Theatre

The Belle’s Stratagem

Royal Lyceum Theatre, Edinburgh

Neil Cooper

****

“THE fashionable life is a scream,” beams Edinburgh New Town ingénue Lady Frances Touchwood at one point in director Tony Cownie’s tartan-tinged reimagining of Hannah Cowley’s 18th century rom-com romp. By this time, Helen Mackay’s previously prim Lady Frances has been led well and truly astray by Mrs Racket and Mrs Ogle, a pair of grand dames about town who show their new charge the livelier sights of auld and new Reekie.

Meanwhile, dashing Doricourt is back in town swishing his way around like a peacock-coloured pop star on tour, with even his reluctant betrothed Letitia unable to resist his charms despite herself. As various plots are hatched around these parallel plots, happy ever afters may be inevitable, but it’s the women who run rings around the hapless men-folk.

Cowley’s original script may date from 1780, but even pushed forward a few years as it is here in Cownie’s well turned out production, it remains a progressively proto-feminist confection, centuries ahead of its time. Cownie and his cast have a riot with this, with the relocated wise-cracks giving things an extra potty-mouthed edge.
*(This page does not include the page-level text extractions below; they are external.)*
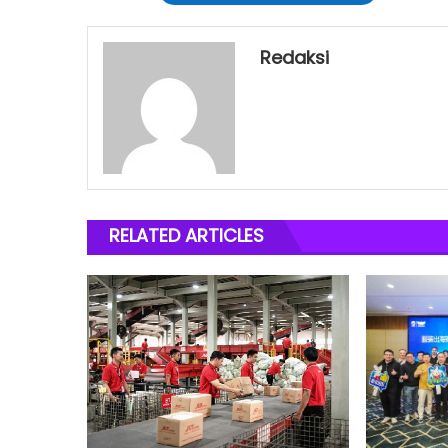
Redaksi
RELATED ARTICLES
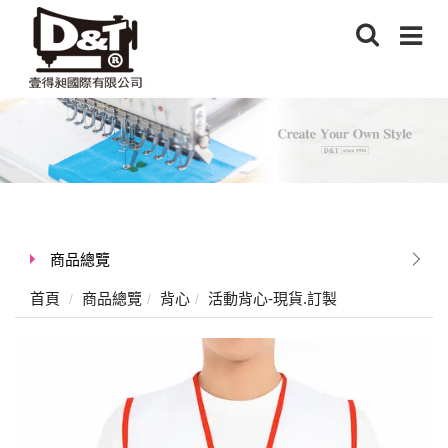
商品總覽
首頁
商品總覽
背心
活動背心-現貨.訂製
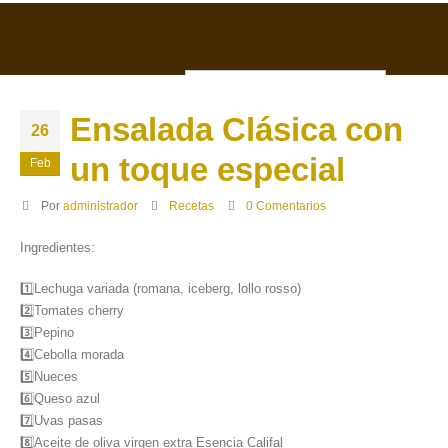
ESP
0
Ensalada Clásica con
26
un toque especial
Feb
Por
administrador
Recetas
0 Comentarios
Ingredientes:
1️⃣Lechuga variada (romana, iceberg, lollo rosso)
2️⃣Tomates cherry
3️⃣Pepino
4️⃣Cebolla morada
5️⃣Nueces
6️⃣Queso azul
7️⃣Uvas pasas
8️⃣Aceite de oliva virgen extra Esencia Califal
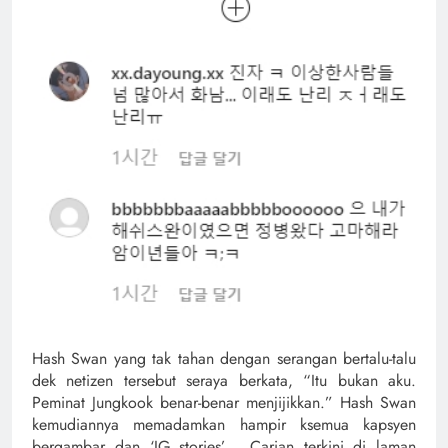
Hash Swan yang tak tahan dengan serangan bertalu-talu
dek netizen tersebut seraya berkata, “Itu bukan aku.
Peminat Jungkook benar-benar menjijikkan.” Hash Swan
kemudiannya memadamkan hampir ksemua kapsyen
bergambar dan ‘IG stories’ . Carian terkini di laman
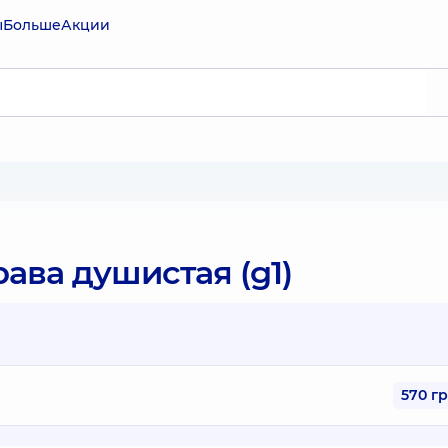
ы
Больше
Акции
ава душистая (g1)
570 г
Angela Hardie’s Letitia is the great arch-manipulator as she contrives to tame Angus Miller’s Doricourt, playing hard to get as she puts her plans in motion. Pauline Knowles and Nicola Roy snipe from the side-lines with deadpan indifference as Racket and Ogle, with Roy doubling up as good-time-girl Kitty to put Richard Conlon’s boorish posh boy Courtall in his place. There is fun to be had too from Steven McNicoll and Grant O’Rourke’s roll-call of comic buffoons. With Letitia, Lady Frances, Racket and Ogle putting them firmly in their place, the patriarchy stands no chance in a breathless burl of a show.